Strong people's organisations (When are they strong?) and movements (What is the difference between organisation and movement?) are fundamental (Why?) to more democratic, transparent and accountable decision-making processes (How are they so fundamental? Nobody asks their opinion…much less let them co-decide!). It is essential (Why? Aren't the leaders with the donors going to make the changes?) that people's civil, political, economic, social and cultural rights (defined as…) are ensured. While governments have the primary responsibility (Why governments?) for promoting a more equitable approach (How is an equitable approach different?) to health and human rights, a wide range of civil society (Defined as…) groups and movements, and the media (Who are these?) have an important role to play in ensuring people's power and control in policy development and in the monitoring (Can you define and say who's responsibility it is?) of its implementation.
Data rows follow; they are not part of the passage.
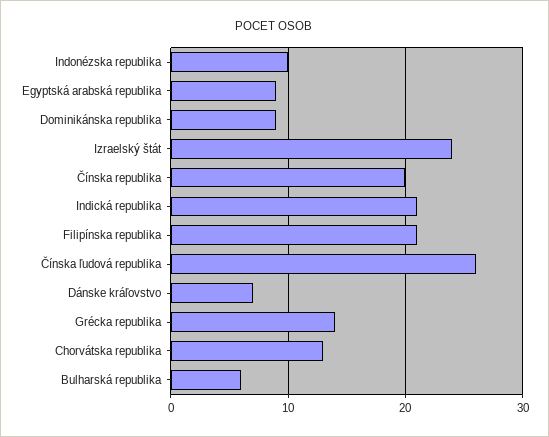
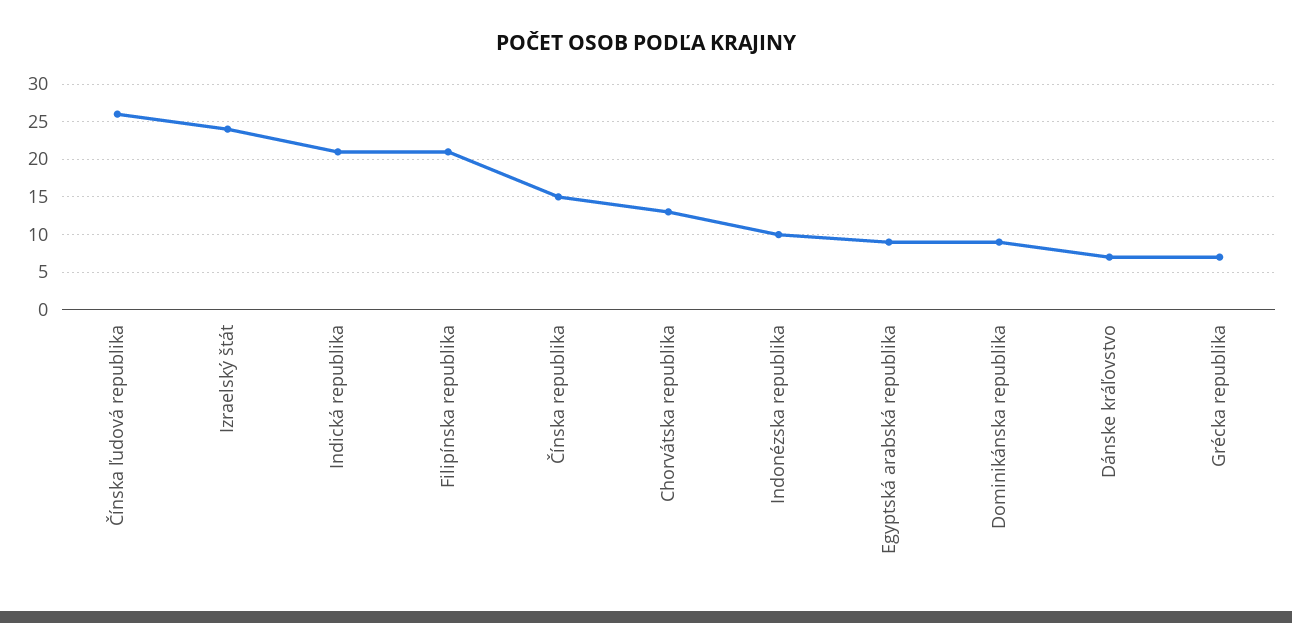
Čínska republika: 20 -> 15
Grécka republika: 14 -> 7
Bulharská republika: 6 -> none

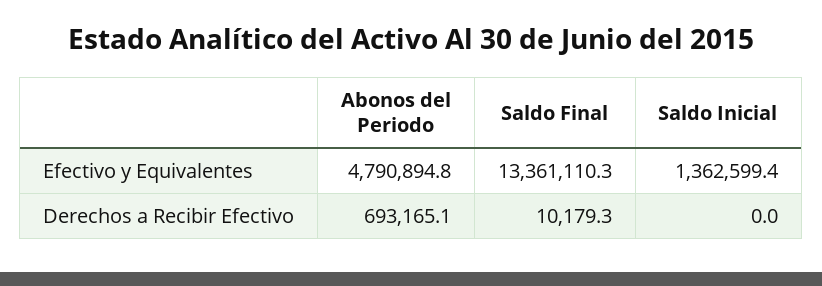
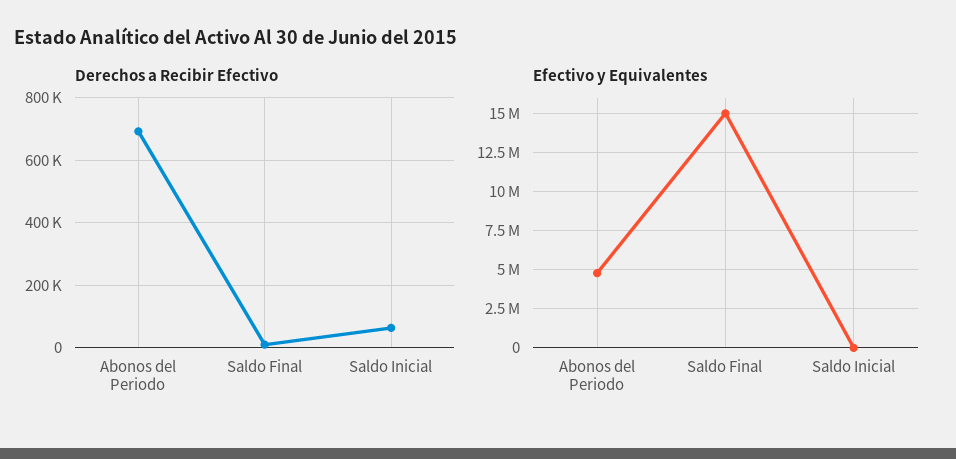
Efectivo y Equivalentes, Saldo Final: 13361110.3 -> 15000000
Efectivo y Equivalentes, Saldo Inicial: 1362599.4 -> 0
Derechos a Recibir Efectivo, Saldo Inicial: 0 -> 60000

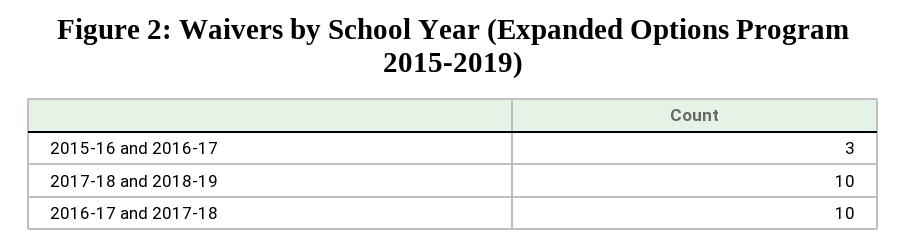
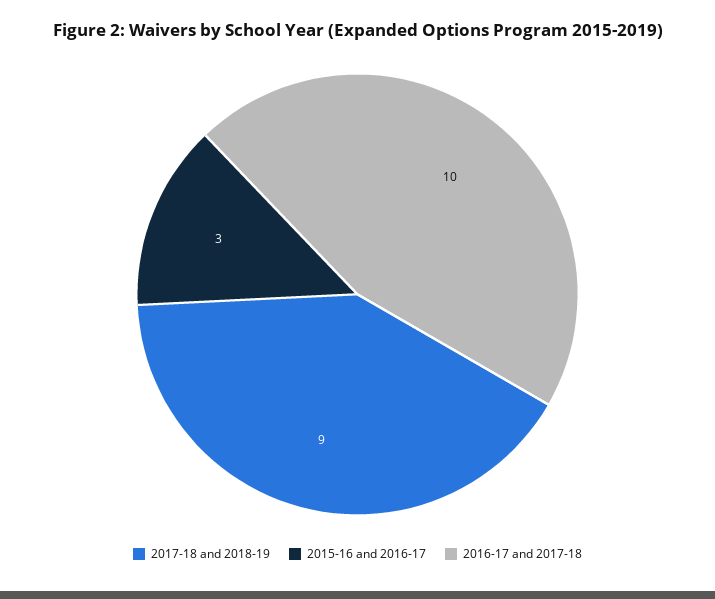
2017-18 and 2018-19: 10 -> 9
This Charter calls on people of the world to:

– Build and strengthen people's organisations (Such as?) to create a basis for analysis and action. (What are the elements of such a basis? How do you build it? With whom do you have to work?)

– Promote, support and engage (What is the difference among these three?) in actions (Such as?) that encourage people's involvement in decision-making in public services (Such as?) at all levels. (Such as?)

– Demand that people's organisations be represented in local, national and international for a (What is a forum?) that are relevant to health (Such as?). (What are we concretely proposing to demand?)

– Support local initiatives towards participatory democracy (Can you define? What other types of democracy are there?) through the establishment of people-centred solidarity networks (What are these?) across the world (North? South?).


The People's Health Assembly and the Charter


The idea of a People's Health Assembly (PHA) has been discussed for more than a decade. In 1998 a number of organisations launched the PHA process and started to plan a large international Assembly meeting, held in Bangladesh at the end of 2000. A range of pre- and post-Assembly activities were initiated including regional workshops, the collection of people's health-related stories and the drafting of a People's Charter for Health.


The present Charter builds upon the views of citizens and people's organisations from around the world, and was first approved and opened for endorsement at the Assembly meeting in Savar, Bangladesh, in December 2000.(Can you give a synoptic history?)


The Charter is an expression of our common concerns, our vision (And what beyond vision?  The Charter is now five years old: are visions enough?) of a better and healthier world, and of our calls for radical action (Such as?…and after calls, what? Is anybody responding to PHM's calls?) It is a tool for advocacy and a rallying point (And what beyond these?) around which a global health movement can gather (To do what?) and other (Why other?) networks and coalitions can be formed (Such as which ones would be needed?).